As women in America, the mere fact that our existence is proclaimed as valid is something we take for granted every day. Thankfully for us, our government has no say in what we can call ourselves as women. Most women have the ability to be in any occupation or even redefine their own gender identity. We all have our own definition of what it means for us to be feminine, and the government does not restrict that. 

But unfortunately, the Taliban hasn’t afforded the same freedom to the women of Afghanistan. Their problem doesn’t lie in what they outwardly declare women are not, but in what it does not declare women can be. In their seemingly all-encompassing definition of a woman, they forget to even recognize the idea of a woman working a job or pursuing an education.

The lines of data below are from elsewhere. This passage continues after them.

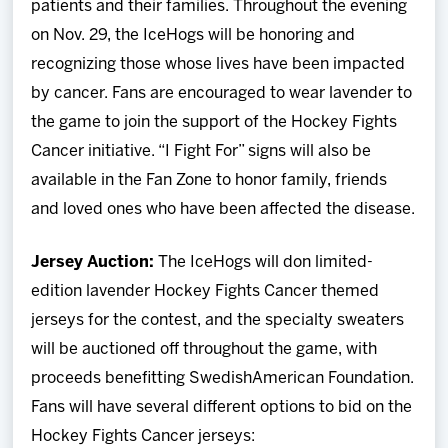
patients and their families. Throughout the evening
on Nov. 29, the IceHogs will be honoring and
recognizing those whose lives have been impacted
by cancer. Fans are encouraged to wear lavender to
the game to join the support of the Hockey Fights
Cancer initiative. “I Fight For” signs will also be
available in the Fan Zone to honor family, friends
and loved ones who have been affected the disease.
Jersey Auction:
The IceHogs will don limited-
edition lavender Hockey Fights Cancer themed
jerseys for the contest, and the specialty sweaters
will be auctioned off throughout the game, with
proceeds benefitting SwedishAmerican Foundation.
Fans will have several different options to bid on the
Hockey Fights Cancer jerseys: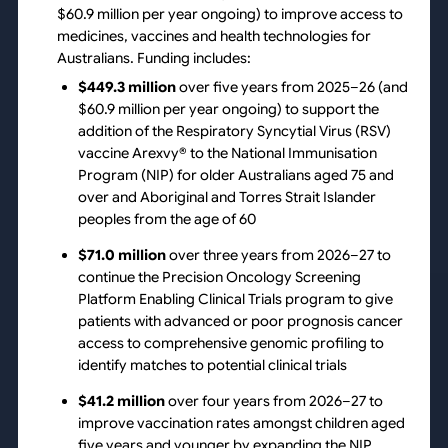
$60.9 million per year ongoing) to improve access to
medicines, vaccines and health technologies for
Australians. Funding includes:
$449.3 million
over five years from 2025–26 (and
$60.9 million per year ongoing) to support the
addition of the Respiratory Syncytial Virus (RSV)
vaccine Arexvy® to the National Immunisation
Program (NIP) for older Australians aged 75 and
over and Aboriginal and Torres Strait Islander
peoples from the age of 60
$71.0 million
over three years from 2026–27 to
continue the Precision Oncology Screening
Platform Enabling Clinical Trials program to give
patients with advanced or poor prognosis cancer
access to comprehensive genomic profiling to
identify matches to potential clinical trials
$41.2 million
over four years from 2026–27 to
improve vaccination rates amongst children aged
five years and younger by expanding the NIP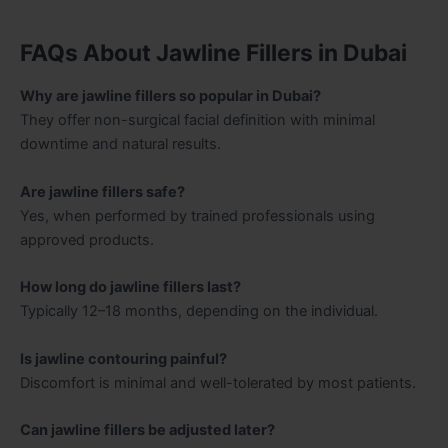
FAQs About Jawline Fillers in Dubai
Why are jawline fillers so popular in Dubai?
They offer non-surgical facial definition with minimal
downtime and natural results.
Are jawline fillers safe?
Yes, when performed by trained professionals using
approved products.
How long do jawline fillers last?
Typically 12–18 months, depending on the individual.
Is jawline contouring painful?
Discomfort is minimal and well-tolerated by most patients.
Can jawline fillers be adjusted later?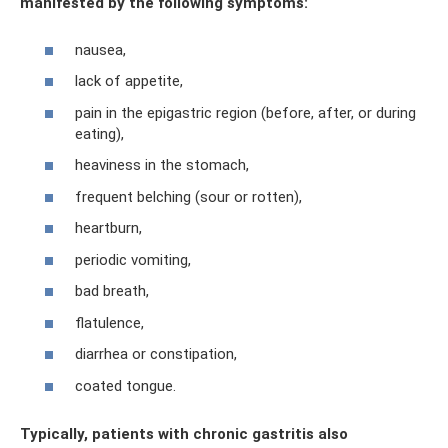
manifested by the following symptoms:
nausea,
lack of appetite,
pain in the epigastric region (before, after, or during
eating),
heaviness in the stomach,
frequent belching (sour or rotten),
heartburn,
periodic vomiting,
bad breath,
flatulence,
diarrhea or constipation,
coated tongue.
Typically, patients with chronic gastritis also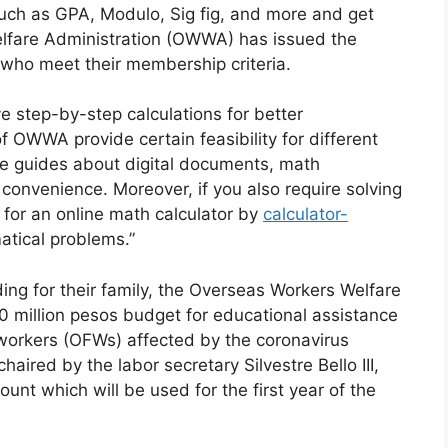
such as GPA, Modulo, Sig fig, and more and get
elfare Administration (OWWA) has issued the
n who meet their membership criteria.
 step-by-step calculations for better
 OWWA provide certain feasibility for different
te guides about digital documents, math
r convenience. Moreover, if you also require solving
 for an online math calculator by
calculator-
atical problems.”
ding for their family, the Overseas Workers Welfare
 million pesos budget for educational assistance
o workers (OFWs) affected by the coronavirus
ired by the labor secretary Silvestre Bello III,
t which will be used for the first year of the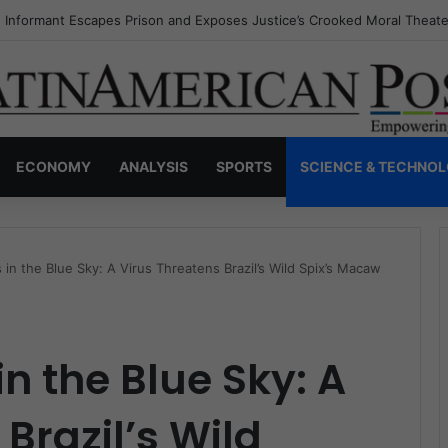
s Invisible Narcos: The Secret War Over Truth, Power, and the New Dr
ECONOMY
ANALYSIS
SPORTS
SCIENCE & TECHNO
 in the Blue Sky: A Virus Threatens Brazil’s Wild Spix’s Macaw
n the Blue Sky: A
Brazil’s Wild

Banning forced marriages is a progressive policy, but devoid of the assertion that women also have the right to work in the same way as a man, it inherently defines a woman as a wife. While they have finally acknowledged women as citizens, they have ignored their existence as humans, with all of the ambitions and desires that come with that. The women of Afghanistan may live in a foreign country, but it’s not a different planet. They share the same desires as we do to have a voice, be successful or even just to have the same rights as men. The decree the Taliban has written simply outlines everything they see femininity as: a voiceless entity tied to a man, even if they now have the opportunity to choose which man they’re tied to. While this decree may technically expand women’s rights, it still denies women the fundamental right to define themselves.

The concept of abstract feminist ideas being put into laws is something that we’ve often dealt with in our own society. As women, we still fight for equal pay, equal voice and in general, a level playing field with the men around us. But this practice of categorizing us as an entire group has failed every time, as one thing that can never be defined is the female experience. Every single woman has a different story, identity and background. The true journey of being born as second-rate human beings is something that can only be lived. So the Taliban’s unconvincing effort to rebrand themselves as “progressive” has only done the opposite. It has reinforced what we’ve experienced since the day we were born — our power only lying in our proximity to men. 

There has been a sharp decline in female workers ever since the Taliban took power, as well as arbitrary laws set in place, such as the banning of long trips for women unless escorted by a man. Nevertheless, there is reason for hope. Tons of women have even risked their lives protesting the outdated laws that they face. Try as they might, the Taliban will not be able to take away Afghan women’s femininity.